Minimalist designer Francisco Costa was in an experimental mood for Fall/Winter 2016, which saw him adding artistic splashes to nearly every surface. After exploring the slip dress last season, Costa returned to another staple of the Calvin Klein brand: the suit. The suit is the ultimate New York statement piece, and every NYFW designer has placed their spin on the classic at one time or another. This season, Costa’s suits are amply cut and oversized, done with pin stripes, simple silk, or fluid surfaces trimmed with contrast piping. To add movement to the already-roomy silhouette of his suits, Costa also added in buckles and harnesses that were left to flap in the wind as his models walked the runway.
The suit is the ultimate New York statement piece, and every NYFW designer has placed their spin on the classic at one time or another.
When he wasn’t narrowing in on suiting, Costa was experimenting with plaid in multiple patterns and hues that were collaged together on single looks, or worn in a single tone with a lavish fur collar. Plaid touched the surfaces of sleeveless sheaths, zip-front frocks, luxe car coats, and more. But plaid surfaces and pin-striped suiting can hardly be called a fashion-forward collection, which is why Costa upped the ante by including deliberately unfinished hemlines to many of his looks, to obstruct the polish of his aesthetic with a sense of imminent decay.
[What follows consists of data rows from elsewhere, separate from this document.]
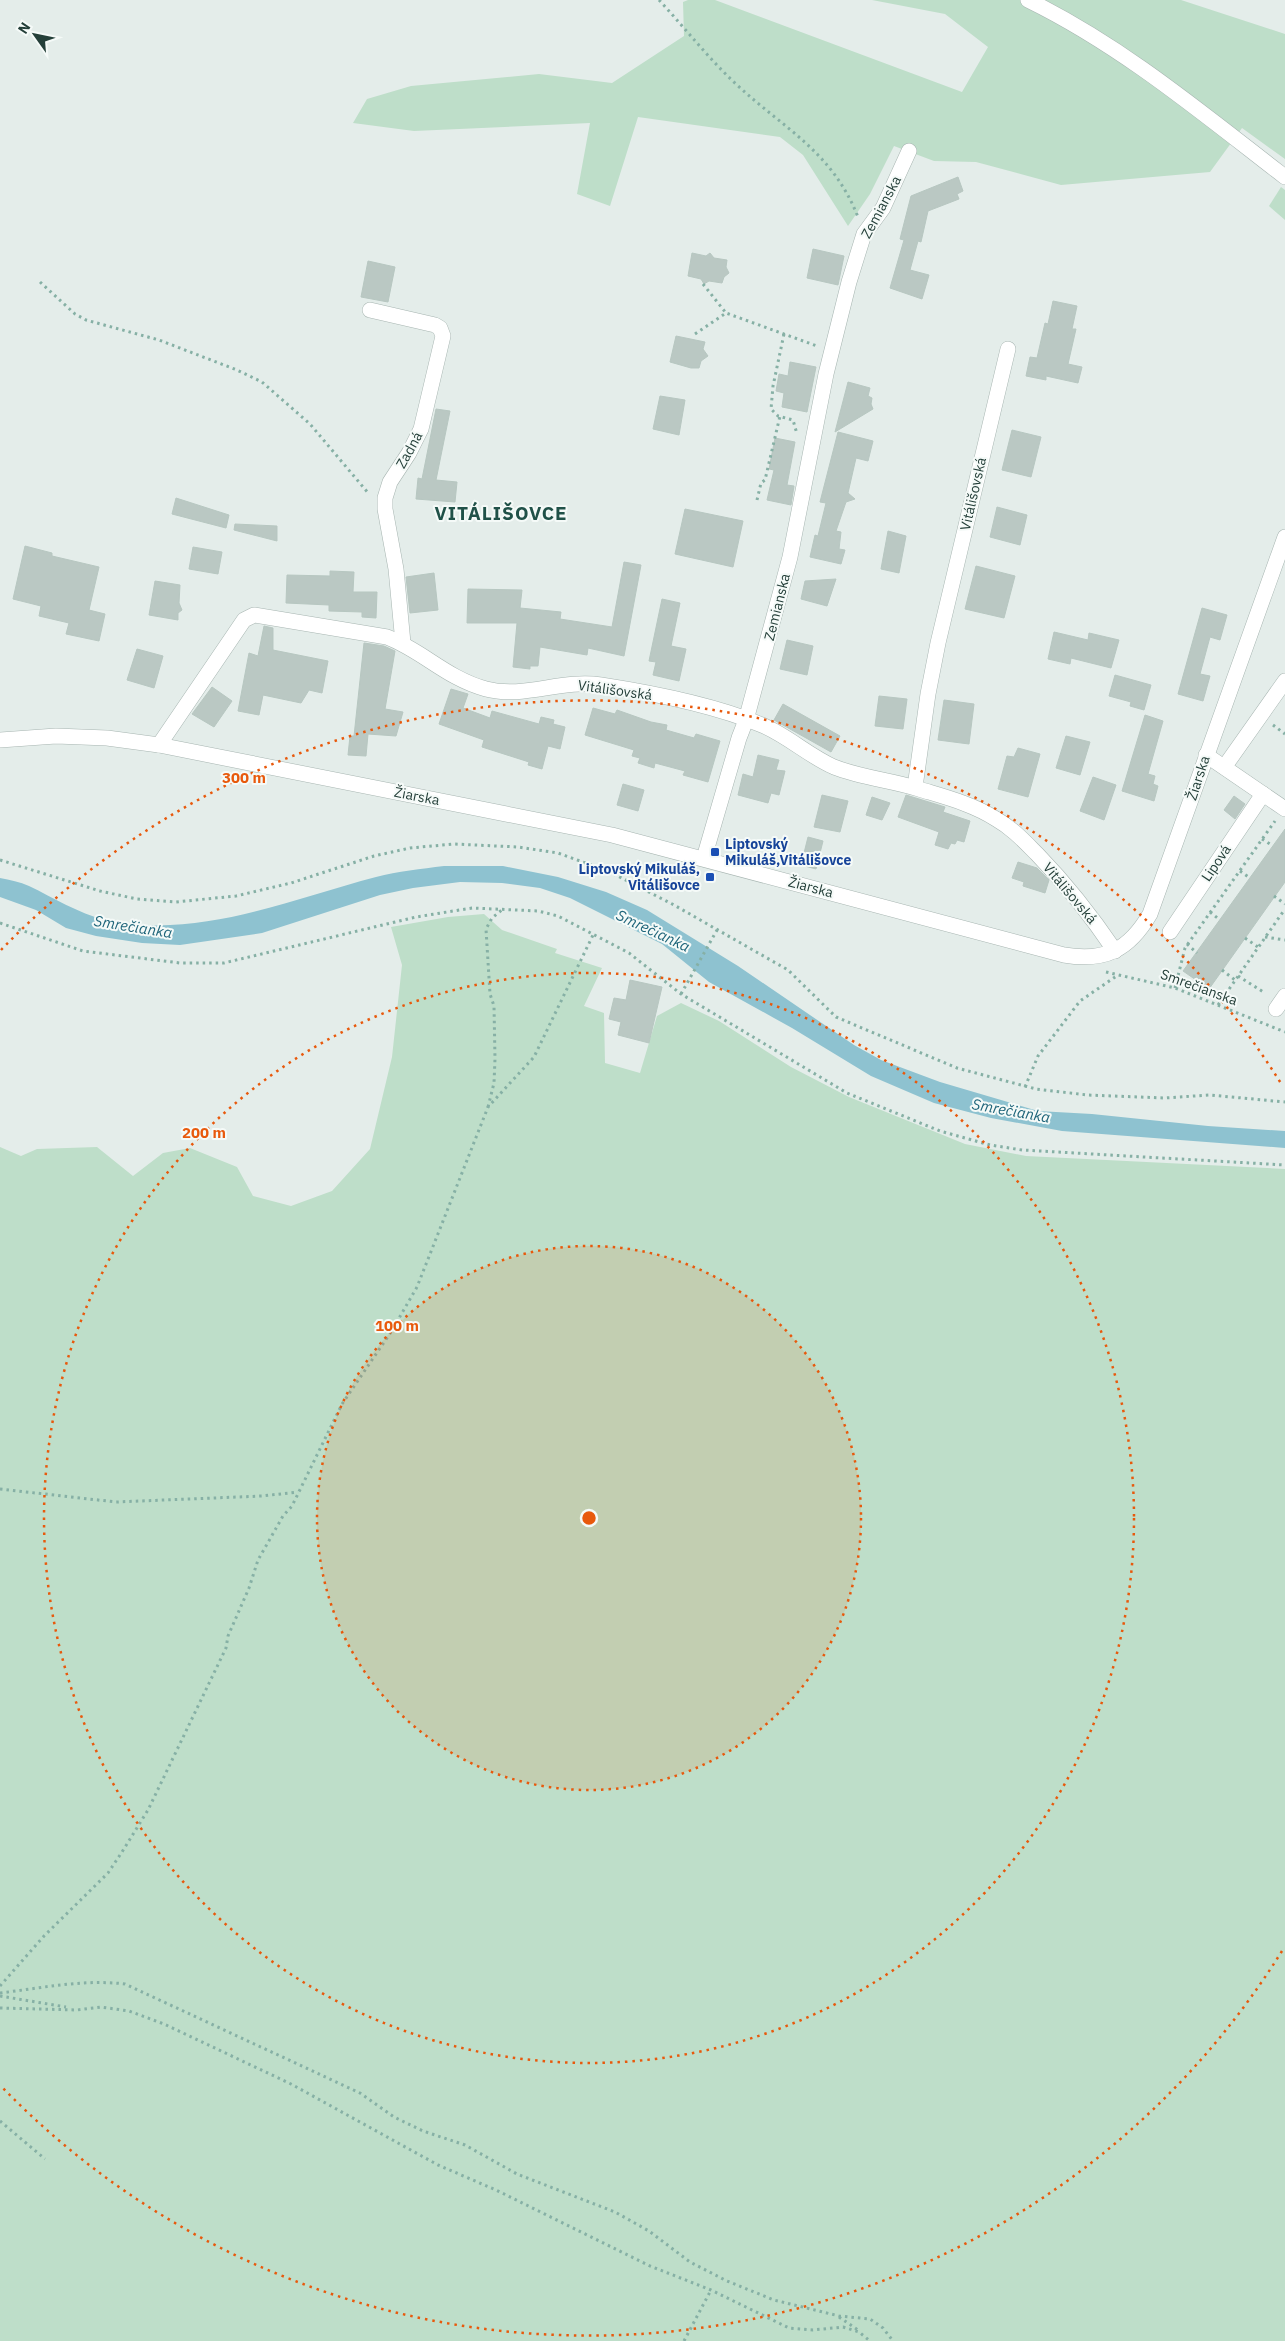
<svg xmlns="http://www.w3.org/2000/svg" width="1285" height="2341" viewBox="0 0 1285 2341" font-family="'IBM Plex Sans',sans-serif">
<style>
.green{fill:#bedec9}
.water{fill:#8ec2d0}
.building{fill:#bac8c3;stroke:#b7c7c1}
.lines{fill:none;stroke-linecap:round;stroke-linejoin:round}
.minor-casing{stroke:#a7b5b1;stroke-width:16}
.tertiary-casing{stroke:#a7b5b1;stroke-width:16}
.path{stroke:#86b0a5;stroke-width:3;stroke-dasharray:2.5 4;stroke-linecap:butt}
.minor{stroke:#fff;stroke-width:15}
.tertiary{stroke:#fff;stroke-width:15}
.ring{fill:none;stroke:#e8590c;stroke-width:2.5;stroke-dasharray:2.5 5}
.transit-dot{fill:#1a4fb4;stroke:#f5faf8;stroke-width:2}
.labels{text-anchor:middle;stroke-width:4;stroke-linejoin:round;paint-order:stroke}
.street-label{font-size:14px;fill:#243f39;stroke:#f5faf8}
.transit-label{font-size:14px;font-weight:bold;fill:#164399;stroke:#f5faf8;text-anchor:start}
.water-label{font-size:15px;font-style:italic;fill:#1f657a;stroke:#f5faf8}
.district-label{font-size:19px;font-weight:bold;letter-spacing:1px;fill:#205148;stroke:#f5faf8}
.centre{fill:#e8590c;stroke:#f5faf8;stroke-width:2.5}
.ring-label{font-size:15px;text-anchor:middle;font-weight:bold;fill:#e8590c;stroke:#f5faf8;stroke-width:4;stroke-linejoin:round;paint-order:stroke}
</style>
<rect width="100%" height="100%" fill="#e4edea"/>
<g class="green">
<polygon points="688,0 715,0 962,92 988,47 945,14 872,0 1181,0 1285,34 1285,159 1242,128 1210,172 1061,185 976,162 934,161 894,146 870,194 848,226 803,155 780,137 638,117 610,206 577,194 590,123 414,131 353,123 367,99 411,86 539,74 612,83 684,36 683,2"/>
<polygon points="1281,187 1285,190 1285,220 1269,206"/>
<polygon points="484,914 502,930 557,949 555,953 602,968 584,1006 604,1013 605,1063 640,1073 657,1016 681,1003 719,1021 791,1067 849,1097 965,1144 1026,1156 1285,1169 1285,2341 0,2341 0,1147 21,1156 37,1149 97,1147 133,1176 163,1153 190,1148 237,1167 253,1196 291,1206 332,1191 370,1149 392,1057 402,965 391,927 448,917"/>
</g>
<path class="water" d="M444,866H503L558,877L606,892L647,910L738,966L854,1045L881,1060L940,1082L1038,1111L1092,1114L1208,1126L1285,1131V1148L1062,1131L991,1118L934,1103L871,1076L792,1028L709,982L662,944L570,898L540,888L502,883L460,882L413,888L380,895L262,933L180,945L142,943L96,936L66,928L36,910L0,897V878C10,880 20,882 29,886C54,898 78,913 105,920C198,940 288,900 376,877C398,871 421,869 444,866Z"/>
<g class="building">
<polygon points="958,177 963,191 957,194 959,199 928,211 921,242 918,241 910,270 929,275 922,299 890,288 904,240 900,239 911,196"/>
<polygon points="813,249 844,256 838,285 807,278"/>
<polygon points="692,253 706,256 710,253 714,258 727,260 726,267 729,273 724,277 722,283 709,281 704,284 701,279 688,276"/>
<polygon points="368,261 395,267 388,302 361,297"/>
<polygon points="1053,301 1077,306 1072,329 1076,329 1068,364 1082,367 1078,383 1046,376 1046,380 1026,376 1030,357 1037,358 1045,323 1048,324"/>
<polygon points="676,336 705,342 703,349 708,356 701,361 699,368 691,368 670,362"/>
<polygon points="790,362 816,367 807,412 782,407 784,393 776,391 779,374 788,376"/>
<polygon points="848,382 870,388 868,396 872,398 871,404 873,409 835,432"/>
<polygon points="660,396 685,400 679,435 653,429"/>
<polygon points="436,409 450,411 436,480 457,482 455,502 416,499 418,478 422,479"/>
<polygon points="1012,430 1041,437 1031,477 1002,470"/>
<polygon points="838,432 873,441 868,461 856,458 848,493 855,499 846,502 836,531 841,532 839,549 845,550 841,564 810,557 815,535 818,536 826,503 820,502"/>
<polygon points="775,438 795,442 787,485 794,486 791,505 767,500 774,470 769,469"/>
<polygon points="176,498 229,515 226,528 172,514"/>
<polygon points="997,507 1027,515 1020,545 990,537"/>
<polygon points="685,509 743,521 733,567 675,554"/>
<polygon points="235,524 277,526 277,541 234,530"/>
<polygon points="888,531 906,536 899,573 881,569"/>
<polygon points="25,546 52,553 52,556 99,567 89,610 105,614 99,641 66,634 69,623 39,616 41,606 13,599"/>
<polygon points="193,547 222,552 218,574 189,569"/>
<polygon points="624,562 641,565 624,656 588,648 587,655 540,647 538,666 530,666 530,669 513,667 517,623 467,623 468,589 522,590 520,608 561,612 560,619 612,627"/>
<polygon points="976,566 1015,576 1004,618 965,609"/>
<polygon points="330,571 354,572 353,592 377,592 376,618 362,617 362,612 329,611 329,605 286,603 287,575 330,576"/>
<polygon points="434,573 438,610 410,613 406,577"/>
<polygon points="836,579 827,606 801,599 805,581"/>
<polygon points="155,581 180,585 179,603 182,610 178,613 178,620 149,615"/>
<polygon points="662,599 680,603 671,646 686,649 679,681 653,675 656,662 649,661"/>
<polygon points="1202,608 1227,615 1220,640 1210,637 1200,674 1210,676 1203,701 1178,694"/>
<polygon points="264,626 273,628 273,650 328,661 322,693 309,690 301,703 263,695 259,715 238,711 249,653 258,656"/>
<polygon points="1054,632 1088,640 1089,633 1119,640 1111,668 1071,658 1070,664 1048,659"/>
<polygon points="787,640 813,646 807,675 780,669"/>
<polygon points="364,643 384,646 395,651 385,709 403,712 396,736 368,734 366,756 348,755 350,736 354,736"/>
<polygon points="137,649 163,656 154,688 127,680"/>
<polygon points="1115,675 1151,685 1144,710 1130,706 1131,702 1109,696"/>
<polygon points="212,687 232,701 214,727 192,714"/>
<polygon points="451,689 468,694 463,708 490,718 492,711 539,724 541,717 554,720 553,724 565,727 560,749 548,746 542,769 528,765 529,762 482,747 484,740 439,724"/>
<polygon points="879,696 907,699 903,729 875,726"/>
<polygon points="944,700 974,704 969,744 938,740"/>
<polygon points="783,704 840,736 831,752 774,720"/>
<polygon points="593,708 615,714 617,710 651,722 667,725 666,730 694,738 696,734 720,741 708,782 683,775 685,771 655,763 654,768 638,763 640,758 632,756 634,750 585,735"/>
<polygon points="1145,715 1163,721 1148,774 1155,776 1153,784 1158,786 1154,801 1122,791"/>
<polygon points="1066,736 1090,742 1080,775 1056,768"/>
<polygon points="1018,748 1040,754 1028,797 998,789 1007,756 1014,757"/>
<polygon points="758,755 779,760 776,770 785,771 779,795 771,793 768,803 738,795 743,774 753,777"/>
<polygon points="1093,777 1116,785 1104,820 1080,811"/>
<polygon points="623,784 644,790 638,811 617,805"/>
<polygon points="822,795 848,801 840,832 814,827"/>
<polygon points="906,795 945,807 943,812 970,821 964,842 957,840 955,844 951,843 948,849 935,845 939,832 898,817"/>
<polygon points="1234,796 1245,804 1235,819 1224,810"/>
<polygon points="872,797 890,803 882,820 866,815"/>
<polygon points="1285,829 1285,882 1209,989 1183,971"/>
<polygon points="808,837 823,841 816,869 801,865"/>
<polygon points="1018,862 1037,868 1049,880 1045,893 1023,886 1024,882 1012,878"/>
<polygon points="630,980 662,987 649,1043 618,1035 621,1022 609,1019 614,998 626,1000"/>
</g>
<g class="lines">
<defs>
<g id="minor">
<polyline points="370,310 435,325 440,328 443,336 421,429 409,453 390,482 385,498 385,509 396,569 403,643"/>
<path d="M159,745L244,620L254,615L387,637C423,651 446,678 486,689C524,699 561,679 601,685C653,693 714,705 762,725C788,736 809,756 834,767C862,778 891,780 919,789C945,797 973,804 996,819C1012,828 1024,841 1037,854C1068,886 1090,914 1115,951"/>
<polyline points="1206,755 1285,809"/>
<polyline points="1225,766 1285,681"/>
<polyline points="915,787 928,694 938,643 1008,349"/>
<polyline points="704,858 739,738 746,720 790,557 826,374 849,282 864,234 883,208 909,151"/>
<polyline points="1170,932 1263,794"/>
<polyline points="1276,1009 1285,996"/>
</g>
<g id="tertiary">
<path d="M1028,0C1122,46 1202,113 1285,177"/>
<path d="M0,740L56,736L107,738L159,745L612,835L1064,955C1105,962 1129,950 1150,914L1285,537"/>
</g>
</defs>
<use href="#minor" class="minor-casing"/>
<use href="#tertiary" class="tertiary-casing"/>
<g class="path">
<path d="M659,0C685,28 708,58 736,84C784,129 832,151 858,217"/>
<polyline points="40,282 75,314 86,320 159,340 237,370 262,382 310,424 369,494"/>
<polyline points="703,284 726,313"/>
<polyline points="695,334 726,313 817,346"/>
<polyline points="784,334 773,386 771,409 778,416 793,420 797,434"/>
<polyline points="757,500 761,483 765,480 780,416"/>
<polyline points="1273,725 1285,734"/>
<polyline points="1262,839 1273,846"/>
<polyline points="0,860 100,891 137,899 176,902 236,896 291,883 374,856 410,848 454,844 518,847 558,853 610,872 674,905 788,970 836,1017 957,1068 1036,1089 1088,1095 1164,1098 1210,1095 1285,1102"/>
<polyline points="1240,871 1250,878"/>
<polyline points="1274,896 1285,904"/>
<polyline points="1210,912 1220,920"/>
<polyline points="0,923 83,951 180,963 224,963 416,917 472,908 538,911 558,916 629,953 681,994 847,1093 940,1131 990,1145 1022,1150 1285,1165"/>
<polyline points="1265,937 1285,940"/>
<polyline points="1245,938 1258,947"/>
<polyline points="1187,944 1197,953"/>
<polyline points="1222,970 1235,980"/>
<polyline points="1106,972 1175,988 1285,1032"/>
<polyline points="1238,976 1265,993"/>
<polyline points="1175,988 1185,948 1275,821"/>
<polyline points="681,994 717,930"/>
<polyline points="1218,1005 1285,909"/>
<polyline points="1025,1087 1038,1056 1080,1001 1118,975"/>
<polyline points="488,1107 494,1083 495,1059 494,1006 490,994 486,929 492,918 503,909"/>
<polyline points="0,1489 116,1502 262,1496 298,1492"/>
<polyline points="0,1986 44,1936 108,1873 122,1852 148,1810 226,1648 228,1636 249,1588 258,1560 283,1516 292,1506 342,1404 391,1332 417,1287 488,1107 534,1057 594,933"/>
<path d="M0,1993C42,1988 83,1979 125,1984L360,2093L394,2117L423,2131L465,2145L517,2174L615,2212L649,2231L690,2262L727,2281L774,2300L839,2316L870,2319L883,2328L893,2341"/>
<polyline points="0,1996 66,2007"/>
<polyline points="0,2008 77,2010 101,2007 129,2011 164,2024 291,2084 438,2165 496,2190 650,2266 711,2290 789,2328 813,2330 843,2327 859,2332 870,2341"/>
<polyline points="0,2121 45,2159"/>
<polyline points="839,2317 858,2330"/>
<polyline points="684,2341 711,2290"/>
</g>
<use href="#minor" class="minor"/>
<use href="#tertiary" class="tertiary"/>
</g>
<circle cx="589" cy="1518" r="272" fill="#e8590c" fill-opacity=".12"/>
<g class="ring">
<circle cx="589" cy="1518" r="272"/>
<circle cx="589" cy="1518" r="545"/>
<path d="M1282 1951A817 817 0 0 1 1 2086M1 950A817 817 0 0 1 1282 1085"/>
</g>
<g class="transit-dot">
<rect x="710" y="847" width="10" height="10" rx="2.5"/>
<rect x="705" y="872" width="10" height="10" rx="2.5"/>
</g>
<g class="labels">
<g class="street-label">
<text transform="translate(881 207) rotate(-62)" y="5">Zemianska</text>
<text transform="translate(409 450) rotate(-61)" y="5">Zadná</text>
<text transform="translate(973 494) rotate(-77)" y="5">Vitálišovská</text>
<text transform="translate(777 607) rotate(-76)" y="5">Zemianska</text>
<text transform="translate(615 690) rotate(8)" y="5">Vitálišovská</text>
<text transform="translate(1198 778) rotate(-72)" y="5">Žiarska</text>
<text transform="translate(417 796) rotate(11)" y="5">Žiarska</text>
<text transform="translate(1216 863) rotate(-56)" y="5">Lipová</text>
<text transform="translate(811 887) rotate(15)" y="5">Žiarska</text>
<text transform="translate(1070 893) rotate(50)" y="5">Vitálišovská</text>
<text transform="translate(1199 987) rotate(20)" y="5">Smrečianska</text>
</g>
<g class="transit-label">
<text x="725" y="849">Liptovský<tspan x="725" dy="16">Mikuláš,Vitálišovce</tspan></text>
<text x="700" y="874" text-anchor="end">Liptovský Mikuláš,<tspan x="700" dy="16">Vitálišovce</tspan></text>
</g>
<g class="water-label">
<text transform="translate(133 927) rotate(9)" y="5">Smrečianka</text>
<text transform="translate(653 931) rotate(25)" y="5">Smrečianka</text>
<text transform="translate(1011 1111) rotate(10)" y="5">Smrečianka</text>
</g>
<g class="district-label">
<text x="501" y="520">VITÁLIŠOVCE</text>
</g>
</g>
<circle cx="589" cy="1518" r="8" class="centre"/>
<g class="ring-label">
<text x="244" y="783">300 m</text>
<text x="204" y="1138">200 m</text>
<text x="397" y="1331">100 m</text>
</g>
<g transform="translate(35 35) rotate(303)" stroke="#f5faf8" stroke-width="4" paint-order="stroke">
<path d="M0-4L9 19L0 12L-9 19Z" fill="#243f39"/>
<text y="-8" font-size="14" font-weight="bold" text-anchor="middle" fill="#243f39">N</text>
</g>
</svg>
Other creative touches included a series of “meta” prints that mimicked the look of fur, and dresses that featured cut-outs along the trunk that were filled in with what looked to be slices of agate stone. Among his strongest looks was a coat made from strips of opulent fur stitched side-by-side to leather panels, and a stunning duster that glittered like the night sky. While some designers get mired by oversized silhouettes and relaxed fits, Costa kept his surfaces from being slouchy or frumpy by including these witty little moments of artistry – the kind that make you look twice.